I’ll save you…money!
Great content is of utmost importance. You don’t want customers to unsubscribe from your email list because of poor content. SuperHeroStuff regularly sends out a newsletter that is heavy on sales and light on much else. They use their newsletter to bombard their followers with lots of little images, buttons and deals, in the hopes that some part of it will get their attention. Most of the time, I skip it and go straight to their site when I’m looking for that special gift.
Above, is an example one of SuperHeroStuff.com’s emails (addressed as newsletters)—it’s really just a several-paged ad. These ads are busy and repetitive, with a dizzying amount of calls to action.
Entrepreneur.com knows the importance of engaging your newsletter subscribers. They advise to talk about other things than just your products or services. Newsletters should be about helping your subscribers. The focus should be on them. No one reads every word in an email. Entrepreneur.com suggests that as a marketer, you ask yourself whether or not you would read your newsletter emails.
It is a good idea to use your own attention span as an indicator of the appropriate length for your emails. It is also good to test your content, by changing up your email content a little each time. You would then monitor how the emails were (or weren’t) being converted into click-throughs, coupon usage, purchases, etc. This would give you an indication of what is working and what isn’t. Also, sending an email following a sale can do more than ask whether their latest purchasing experience was satisfactory; it can also be used to inquire about the effectiveness of your emails.
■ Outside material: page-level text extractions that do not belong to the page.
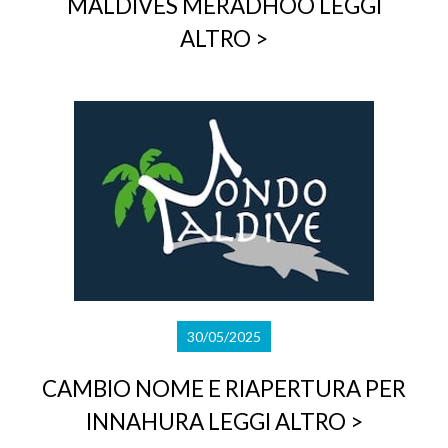
MALDIVES MERADHOO
LEGGI
ALTRO >
30/05/2025
CAMBIO NOME E RIAPERTURA PER
INNAHURA
LEGGI ALTRO >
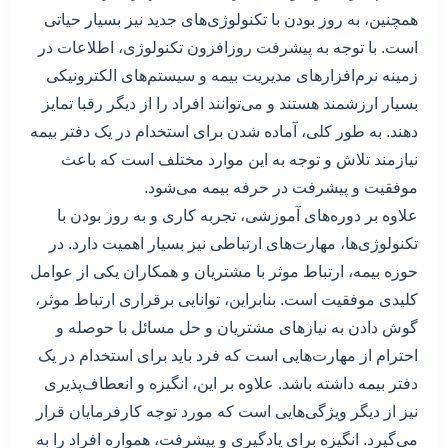
همچنین، به روز بودن با تکنولوژی‌های جدید نیز بسیار حیاتی
است. با توجه به پیشرفت روزافزون تکنولوژی، اطلاعات در
زمینه نرم‌افزارهای مدیریت بیمه و سیستم‌های الکترونیکی
بسیار ارزشمند هستند و می‌توانند افراد را از دیگر رقبا تمایز
دهند. به طور کلی، آماده شدن برای استخدام در یک دفتر بیمه
نیازمند تلاش و توجه به این موارد مختلف است که باعث
موفقیت و پیشرفت در حرفه بیمه می‌شود.
علاوه بر دوره‌های آموزشی، تجربه کاری و به روز بودن با
تکنولوژی‌ها، مهارت‌های ارتباطی نیز بسیار اهمیت دارد. در
حوزه بیمه، ارتباط موثر با مشتریان و همکاران یکی از عوامل
کلیدی موفقیت است. بنابراین، توانایی برقراری ارتباط موثر،
گوش دادن به نیازهای مشتریان و حل مسائل با حوصله و
احترام از مهارت‌هایی است که فرد باید برای استخدام در یک
دفتر بیمه داشته باشد. علاوه بر این، انگیزه و انعطاف‌پذیری
نیز از دیگر ویژگی‌هایی است که مورد توجه کارفرمایان قرار
می‌گیرد. انگیزه برای یادگیری و پیشرفت، همواره افراد را به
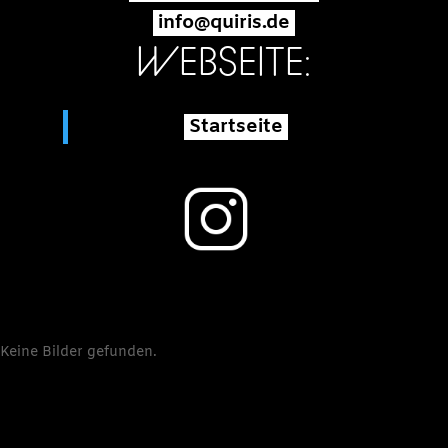
info@quiris.de
WEBSEITE:
Startseite
Keine Bilder gefunden.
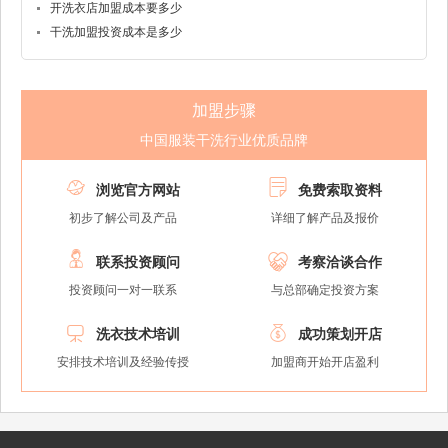
开洗衣店加盟成本要多少
干洗加盟投资成本是多少
加盟步骤
中国服装干洗行业优质品牌


浏览官方网站
免费索取资料
初步了解公司及产品
详细了解产品及报价


联系投资顾问
考察洽谈合作
投资顾问一对一联系
与总部确定投资方案


洗衣技术培训
成功策划开店
安排技术培训及经验传授
加盟商开始开店盈利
You can ask why they clicked what they clicked.
Less is more
SuperHeroStuff’s newsletters are way too busy, with a wild disregard for colour use. For the type of products they sell, and the audience they cater to, one expects bright colours and excitement, but it can be scaled back. Their emails need streamlining. People will know what they have to offer by visiting their website. It would be better if they kept their emails to one or two special promotions at a time.
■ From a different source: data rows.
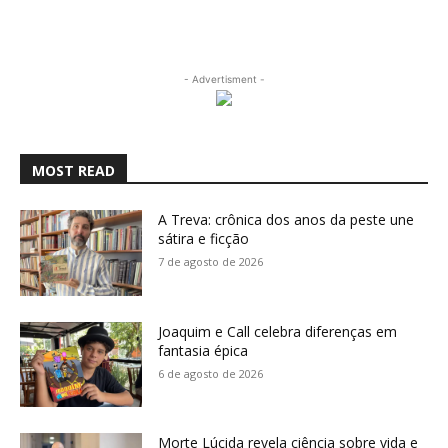
- Advertisment -
MOST READ
A Treva: crônica dos anos da peste une
sátira e ficção
7 de agosto de 2026
Joaquim e Call celebra diferenças em
fantasia épica
6 de agosto de 2026
Morte Lúcida revela ciência sobre vida e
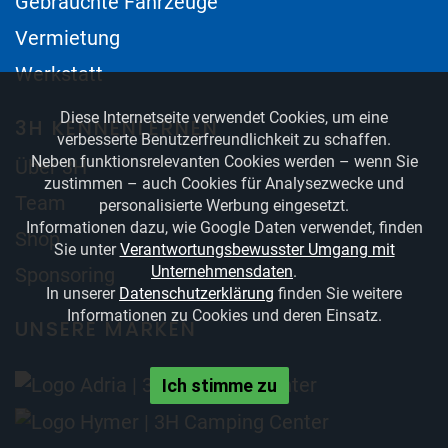
Gebrauchte Fahrzeuge
Vermietung
Werkstatt
Diese Internetseite verwendet Cookies, um eine
3H KENNENLERNEN
verbesserte Benutzerfreundlichkeit zu schaffen.
Neben funktionsrelevanten Cookies werden – wenn Sie
Über 3H
zustimmen – auch Cookies für Analysezwecke und
Team
personalisierte Werbung eingesetzt.
Informationen dazu, wie Google Daten verwendet, finden
Shop
Sie unter
Verantwortungsbewusster Umgang mit
Unternehmensdaten
.
Sponsoring
In unserer
Datenschutzerklärung
finden Sie weitere
Informationen zu Cookies und deren Einsatz.
UNSERE MARKEN
Ich stimme zu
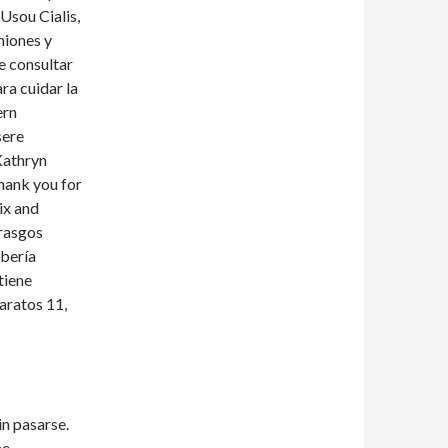
Usou Cialis,
niones y
e consultar
ra cuidar la
ern
sere
Kathryn
thank you for
ix and
rasgos
ebería
tiene
aratos 11,
in pasarse.
he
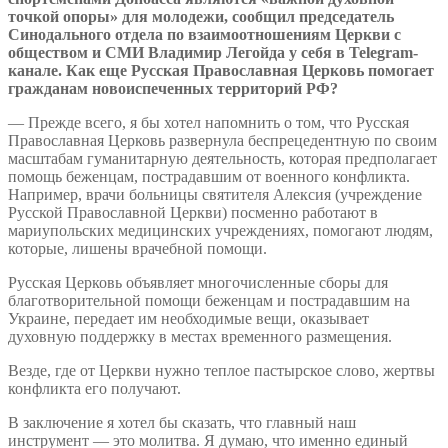
точкой опоры» для молодежи, сообщил председатель
Синодального отдела по взаимоотношениям Церкви с
обществом и СМИ Владимир Легойда у себя в Telegram-
канале. Как еще Русская Православная Церковь помогает
гражданам новоиспеченных территорий РФ?
— Прежде всего, я бы хотел напомнить о том, что Русская
Православная Церковь развернула беспрецедентную по своим
масштабам гуманитарную деятельность, которая предполагает
помощь беженцам, пострадавшим от военного конфликта.
Например, врачи больницы святителя Алексия (учреждение
Русской Православной Церкви) посменно работают в
мариупольских медицинских учреждениях, помогают людям,
которые, лишены врачебной помощи.
Русская Церковь объявляет многочисленные сборы для
благотворительной помощи беженцам и пострадавшим на
Украине, передает им необходимые вещи, оказывает
духовную поддержку в местах временного размещения.
Везде, где от Церкви нужно теплое пастырское слово, жертвы
конфликта его получают.
В заключение я хотел бы сказать, что главный наш
инструмент — это молитва. Я думаю, что именно единый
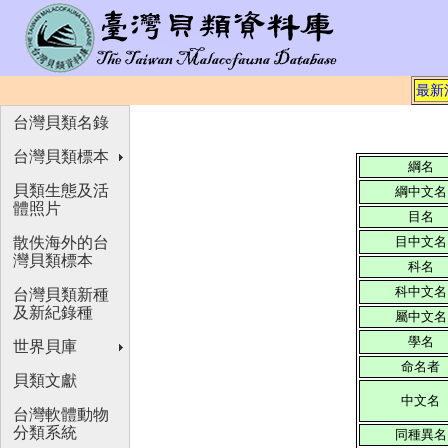
最新
台灣貝類名錄
台灣貝類標本
綱名
貝類生態及活
綱中文名
體照片
目名
散佚海外的台
目中文名
灣貝類標本
科名
科中文名
台灣貝類新種
及新紀錄種
屬中文名
學名
世界貝庫
命名者
貝類文獻
中文名
台灣軟體動物
分類系統
同種異名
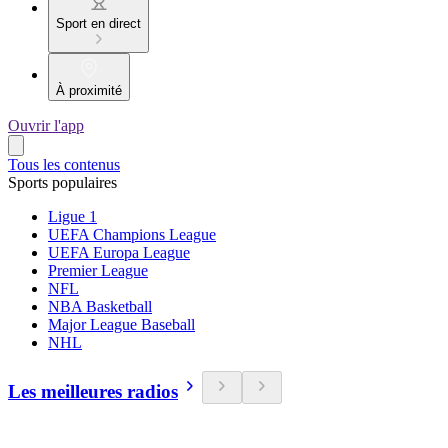
Sport en direct
À proximité
Ouvrir l'app
Tous les contenus
Sports populaires
Ligue 1
UEFA Champions League
UEFA Europa League
Premier League
NFL
NBA Basketball
Major League Baseball
NHL
Les meilleures radios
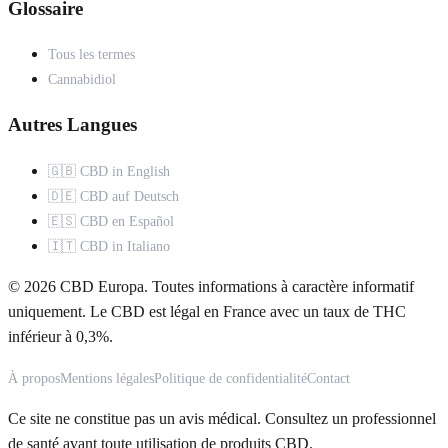
Glossaire
Tous les termes
Cannabidiol
Autres Langues
🇬🇧 CBD in English
🇩🇪 CBD auf Deutsch
🇪🇸 CBD en Español
🇮🇹 CBD in Italiano
© 2026 CBD Europa. Toutes informations à caractère informatif
uniquement. Le CBD est légal en France avec un taux de THC
inférieur à 0,3%.
À propos
Mentions légales
Politique de confidentialité
Contact
Ce site ne constitue pas un avis médical. Consultez un professionnel
de santé avant toute utilisation de produits CBD.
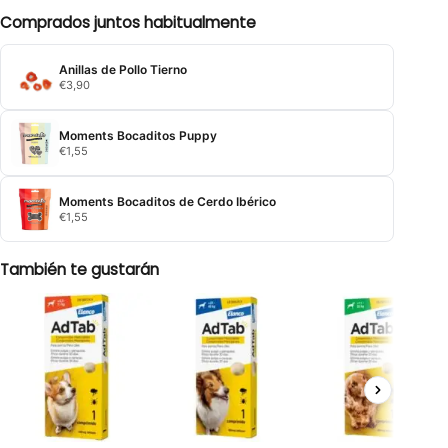
Comprados juntos habitualmente
Anillas de Pollo Tierno
€
3,90
Moments Bocaditos Puppy
€
1,55
Moments Bocaditos de Cerdo Ibérico
€
1,55
También te gustarán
HubSpot is one of my favorite go-tos as a marketing resource. They’ve literally written the book on creating newsletters that don’t suck. Their own newsletters are always uncluttered and informative, linking to no more than three stories at a time. HubSpot also helped me find a great site to compare SuperHeroStuff.com to.
Poppin makes cool, brightly coloured office furniture. They employ “Workstylists” who put together modern looking office spaces complimenting their clients’ brand colors.
Poppin understands that their clients want news about deals. They also know whom their products and solutions appeal to. Coupons and discounts sent by email can help in customer acquisition and brand loyalty. They do this without overloading the correspondence. Their use of bold colors in their newsletters matches their modern look. The design is simple, with just enough calls-to-action.
Sit waiting by your Inbox
Quality newsletters are about how you can help your subscribers. You can appear human. Depending on your brand, you may need to sound more or less formal, but either way, your emails should be beguiling enough to lure them to your website. Remember, once you know how much content you can pay attention to, you’ll know how much to include in your emails.
You want your customers to anxiously await your newsletters, and that is not an easy task. But, in building a relationship with them through these emails, offer pertinent and helpful information. This will lead to sales. Following up with them will also help keep their attention, and in turn, create a stronger relationship with your brand.